Live bei: Biffy Clyro „A Celebration Of Endings“ Livestream (15.08.2020)

Eine (zu) perfekte Release-Show.

VON AM 23/08/2020

Auch Biffy Clyro lassen es sich nicht nehmen, das Release ihres neuen Albums gebührend zu feiern. Und wie funktioniert das heutzutage besser als mit einem offiziellen Konzert-Livestream, der einfach alle Fans weltweit genau dort abholt, wo sie gerade sind.

Dafür hat sich die Band etwas ganz Besonderes einfallen lassen und spielt nicht einfach irgendein Konzert mit ausgewählten Songs des neuen und übrigens bereits neunten Albums, sondern performt „A Celebration Of Endings“ von vorne bis hinten einmal durch. Meine Erwartungen sind geweckt, die Vorfreude groß und selbstverständlich lasse ich mir das als langjähriger Fan nicht entgehen.

Es ist Samstagabend und das virtuelle Ticket für den europäischen Stream halte ich bereits sehnsüchtig in meinem E-Mail Postfach bereit.

Damit natürlich alle Fans gleichermaßen in den Genuss kommen können und auf der anderen Seite der Erde nicht mitten in der Nacht aufstehen müssen, gibt es vier Streams, die versetzt, jeweils pünktlich am Samstagabend Ortszeit starten. Für alle, die in unseren Breitengrad nicht genug kriegen können, eröffnet sich demnach bspw. die Chance, mit dem Erwerb eines weiteren Tickets am Sonntag morgen um 11 Uhr den Stream für die Show in Australien zu verfolgen.

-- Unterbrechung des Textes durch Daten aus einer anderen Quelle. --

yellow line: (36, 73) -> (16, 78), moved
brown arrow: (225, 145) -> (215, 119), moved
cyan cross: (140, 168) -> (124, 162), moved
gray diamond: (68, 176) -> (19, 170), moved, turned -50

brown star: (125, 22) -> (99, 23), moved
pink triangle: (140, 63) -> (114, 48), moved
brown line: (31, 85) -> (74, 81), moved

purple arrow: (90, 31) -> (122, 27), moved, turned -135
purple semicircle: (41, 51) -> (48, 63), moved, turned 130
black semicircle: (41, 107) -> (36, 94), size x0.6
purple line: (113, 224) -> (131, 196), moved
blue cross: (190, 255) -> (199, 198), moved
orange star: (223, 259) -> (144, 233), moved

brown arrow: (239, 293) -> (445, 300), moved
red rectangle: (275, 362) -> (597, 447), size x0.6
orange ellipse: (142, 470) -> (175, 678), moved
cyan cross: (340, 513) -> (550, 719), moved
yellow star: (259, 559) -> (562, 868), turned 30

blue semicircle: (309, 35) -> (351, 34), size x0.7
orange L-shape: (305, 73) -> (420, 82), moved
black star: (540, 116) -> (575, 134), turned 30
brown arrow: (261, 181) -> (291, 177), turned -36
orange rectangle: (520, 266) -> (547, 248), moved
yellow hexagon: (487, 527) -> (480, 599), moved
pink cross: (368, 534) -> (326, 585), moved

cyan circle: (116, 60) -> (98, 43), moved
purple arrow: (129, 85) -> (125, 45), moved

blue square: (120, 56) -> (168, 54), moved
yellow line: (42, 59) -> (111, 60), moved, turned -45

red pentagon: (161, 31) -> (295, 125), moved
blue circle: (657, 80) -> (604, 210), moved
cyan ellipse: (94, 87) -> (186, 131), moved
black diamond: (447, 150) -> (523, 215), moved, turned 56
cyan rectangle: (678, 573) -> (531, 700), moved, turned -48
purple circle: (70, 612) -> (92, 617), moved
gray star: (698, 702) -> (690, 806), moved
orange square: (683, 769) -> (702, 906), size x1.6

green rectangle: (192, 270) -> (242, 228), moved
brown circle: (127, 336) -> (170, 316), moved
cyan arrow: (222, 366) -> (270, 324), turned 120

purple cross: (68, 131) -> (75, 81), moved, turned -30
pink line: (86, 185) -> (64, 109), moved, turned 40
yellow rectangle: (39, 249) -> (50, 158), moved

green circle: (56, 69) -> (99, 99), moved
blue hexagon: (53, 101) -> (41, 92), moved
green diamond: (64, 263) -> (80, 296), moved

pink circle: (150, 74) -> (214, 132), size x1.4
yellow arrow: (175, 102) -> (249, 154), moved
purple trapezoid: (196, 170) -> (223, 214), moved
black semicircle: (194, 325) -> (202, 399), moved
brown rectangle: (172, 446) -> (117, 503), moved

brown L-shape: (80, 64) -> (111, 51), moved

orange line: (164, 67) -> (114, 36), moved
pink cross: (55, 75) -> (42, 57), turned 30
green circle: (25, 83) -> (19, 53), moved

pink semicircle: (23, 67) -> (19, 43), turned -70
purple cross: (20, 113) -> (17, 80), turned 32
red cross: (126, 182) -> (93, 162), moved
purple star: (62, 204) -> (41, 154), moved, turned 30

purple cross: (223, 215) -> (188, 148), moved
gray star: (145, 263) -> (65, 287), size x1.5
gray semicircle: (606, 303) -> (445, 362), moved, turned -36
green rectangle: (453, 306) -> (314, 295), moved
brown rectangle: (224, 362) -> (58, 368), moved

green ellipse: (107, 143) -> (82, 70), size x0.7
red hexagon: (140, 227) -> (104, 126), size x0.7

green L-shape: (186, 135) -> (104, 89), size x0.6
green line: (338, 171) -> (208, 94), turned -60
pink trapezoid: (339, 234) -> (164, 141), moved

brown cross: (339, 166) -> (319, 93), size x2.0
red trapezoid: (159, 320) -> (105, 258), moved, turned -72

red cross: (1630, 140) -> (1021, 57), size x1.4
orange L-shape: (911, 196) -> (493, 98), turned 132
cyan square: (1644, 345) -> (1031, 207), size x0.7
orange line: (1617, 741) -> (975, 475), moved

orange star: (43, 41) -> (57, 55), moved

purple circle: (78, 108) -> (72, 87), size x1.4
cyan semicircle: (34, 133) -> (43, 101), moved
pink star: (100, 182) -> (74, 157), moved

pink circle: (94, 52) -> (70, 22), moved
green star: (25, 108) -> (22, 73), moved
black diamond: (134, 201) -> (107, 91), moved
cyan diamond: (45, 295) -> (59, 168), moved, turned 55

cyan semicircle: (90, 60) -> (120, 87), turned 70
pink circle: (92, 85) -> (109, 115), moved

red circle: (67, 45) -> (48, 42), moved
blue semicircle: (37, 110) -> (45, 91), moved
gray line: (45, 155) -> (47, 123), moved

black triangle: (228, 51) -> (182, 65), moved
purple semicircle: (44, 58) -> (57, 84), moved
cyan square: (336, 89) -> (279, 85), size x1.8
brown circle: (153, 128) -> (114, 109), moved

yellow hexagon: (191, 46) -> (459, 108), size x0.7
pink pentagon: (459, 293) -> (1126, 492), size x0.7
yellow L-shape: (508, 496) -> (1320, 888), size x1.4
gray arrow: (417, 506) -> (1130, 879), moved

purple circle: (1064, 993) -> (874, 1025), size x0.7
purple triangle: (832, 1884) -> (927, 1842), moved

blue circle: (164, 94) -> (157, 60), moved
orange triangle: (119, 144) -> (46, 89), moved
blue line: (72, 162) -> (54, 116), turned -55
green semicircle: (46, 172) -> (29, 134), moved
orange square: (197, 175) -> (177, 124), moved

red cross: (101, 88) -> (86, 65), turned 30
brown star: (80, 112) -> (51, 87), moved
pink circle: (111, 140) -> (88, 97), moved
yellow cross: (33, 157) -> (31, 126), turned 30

Ich für meinen Teil belasse es aber erst mal bei einem Ticket und mache es mir pünktlich um 20:30 Uhr CEST vor dem Fernseher gemütlich. Endlich kommt auch die heiß ersehnte dritte und damit auch letzte E-Mail des Veranstalters, die den Link zur Streamingplattform enthält. Also gut, mein Begleiter des Abends trägt dann wohl den Namen YouTube.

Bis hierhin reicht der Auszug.